Schematic representation of the course of acute HBV infections with resolution. After the infecting event (time 0) follows a lag phase of several weeks without detectable markers. Thereafter HBV DNA (within the virus) and HBsAg increase exponentially in the serum. HBV DNA is detected earlier because its assay is much more sensitive. The peak of HBV DNA and HBsAg is reached before outbreak of the acute disease and both decrease after the onset of clinical symptoms. Initially, the HBV DNA decreases faster because it has a shorter half life time in serum than HBsAg. HBsAg finally disappears whereas HBV DNA may remain detectable in traces. Antibodies against the HBV core antigen (anti-HBc) appear with the onset of symptoms, the protective antibody against HBsAg (anti-HBs) appears very late, usually several weeks or months after disappearance of HBsAg. Disappearance of HBsAg is considered to be a sign of resolution but the virus often remains in occult form in the liver.

Figure 6

The three phases of chronic HBV infections.

Figure 7

Prevalence (top) and genotype distribution (bottom) of HBV infections.

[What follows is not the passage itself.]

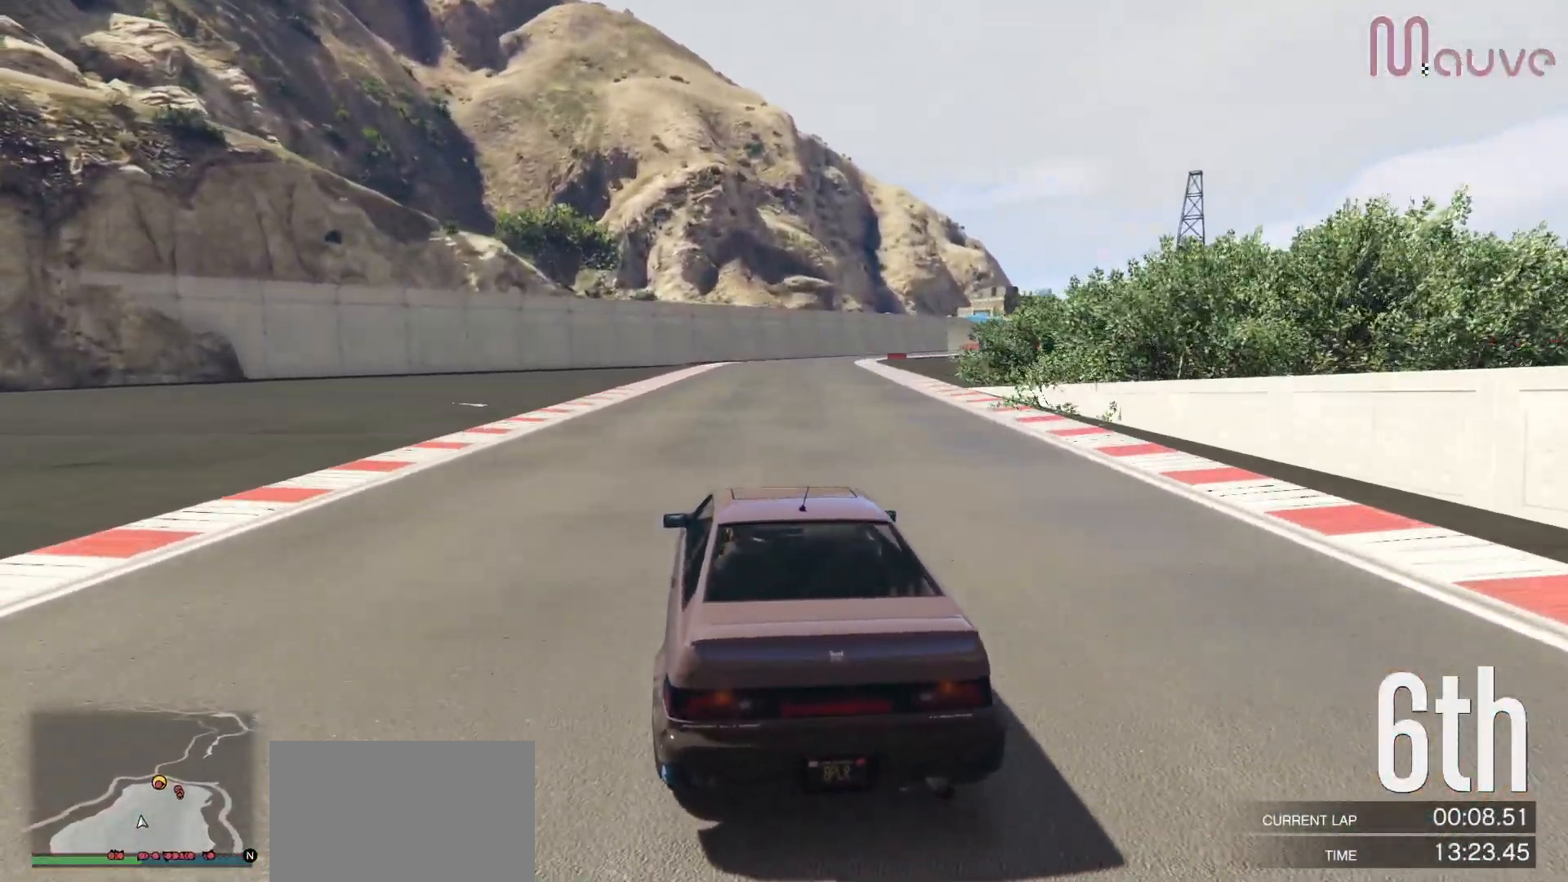
{"buttons": ["R2"], "left_stick": "center", "right_stick": "center", "events": [[350, "left_stick", "left"], [400, "left_stick", "center"]]}
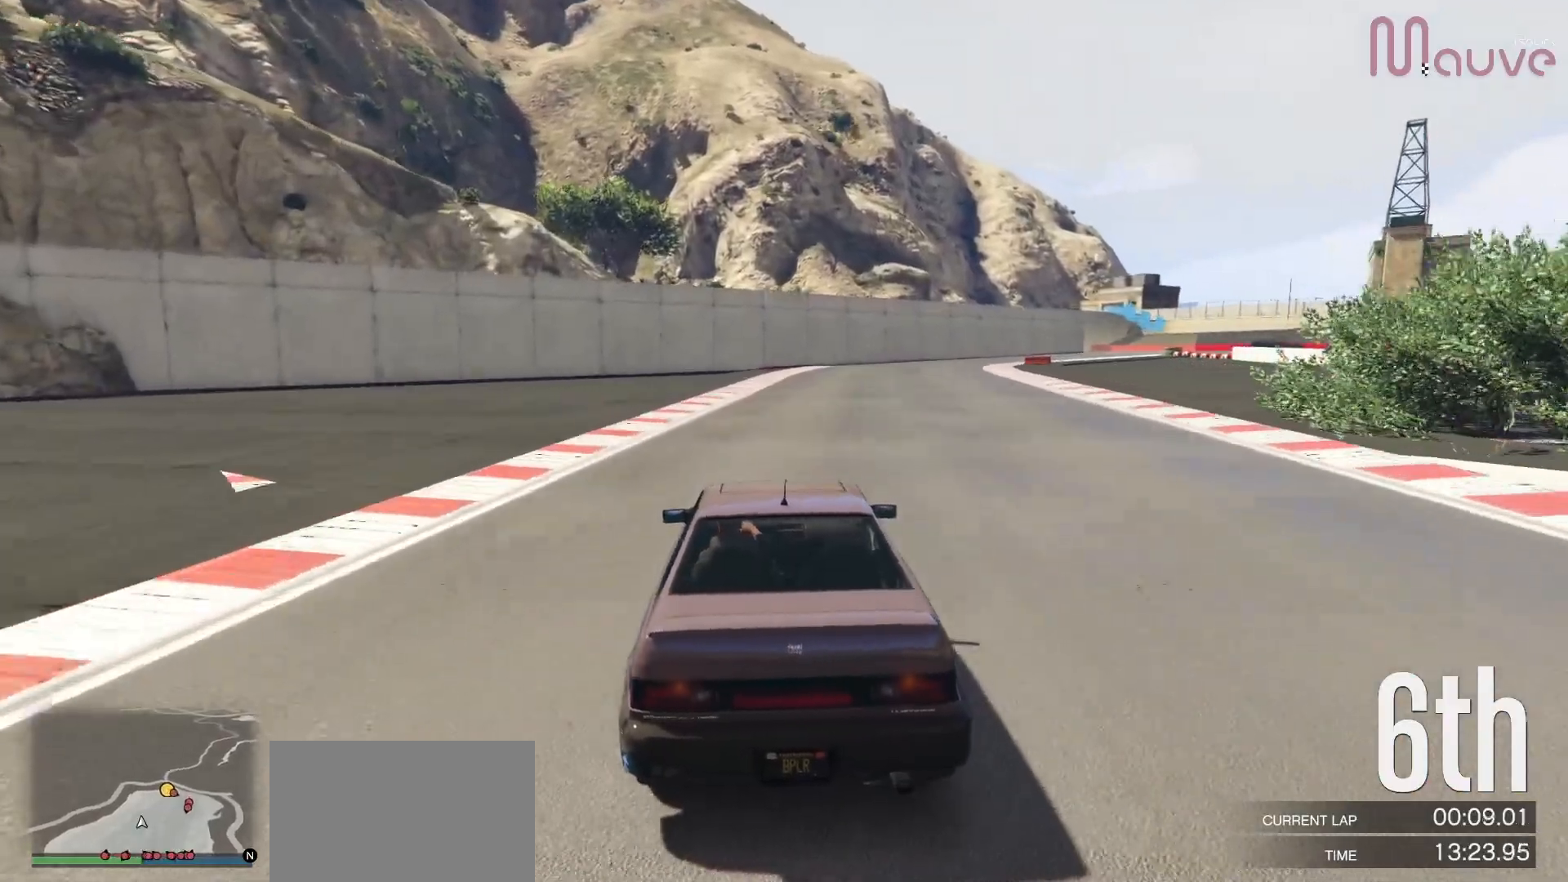
{"buttons": ["R2"], "left_stick": "center", "right_stick": "center", "events": [[67, "left_stick", "right"], [200, "left_stick", "center"], [350, "left_stick", "right"], [483, "left_stick", "center"]]}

Please note that HBV subgenotype A2, present in the most popular hepatitis B vaccines, is only prevalent in the low endemic regions of the Americas and Europe. This means that >99% of all HBV carriers have other HBV subgenotypes.

Figure 8

Mutations in the HBsAg loop of a reactivated HBV variant. The complicated folded loop forms the surface of HBV and HBsAg particles. The exact topology and three-dimensional shape of the loop are unknown. One circle corresponds to one amino acid in the single letter code of the normal (wildtype) HBV, each square to a mutation. The boxed-in part is named a-determinant and is believed to be immunodominant, but immune escape induced mutations occurred in the entire HBsAg loop. Yellow (shaded) squares cause the loss of an immunodominant HBsAg subtype determinant. This variant replicated in a patient receiving lymphoma therapy. The patient was anti-HBc and anti-HBs positive before the immunosuppressive lymphoma therapy and developed severe acute hepatitis B after end of the therapy due to immunopathogenesis against the variant which had become abundant under immunosuppression. The serum from the acute reactivated hepatitis B phase had a high virus load, but was HBsAg negative in all assays.

Figure 9

Life cycle of HBV. Attachment to liver-specific receptors (heparansulfate proteoglycan and NTCP, see text) leads to endocytosis of HBV and release of HBV core particles. These are transported to the nucleus and arrested at the nuclear pore complex where the HBV genome is released to the nucleus. In the nucleus, the viral DNA is “repaired” to the covalently closed circular (ccc) DNA and complexed with nucleosomes (not shown). In interaction with transcription factors (not shown), the ccc DNA is transcribed to the pregenomic and subgenomic mRNAs. The mRNAs are transported, mainly without splicing, to the cytoplasm. The two subgenomic mRNAs for the three HBs proteins are translated at the endoplasmic reticulum, assemble to subviral HBsAg particles and are secreted via the Golgi apparatus. In parallel, the pregenomic mRNA is translated in the cytosol to the HBV core protein and the viral polymerase, whereby the three components assemble to the immature core particle. The HBV genomes mature within the core particles via reverse transcription of the pregenomic mRNA to DNA. The mature core particles can migrate again to the nuclear pore complex or are enveloped by the surface proteins and secreted via the multivesicular bodies (MVB).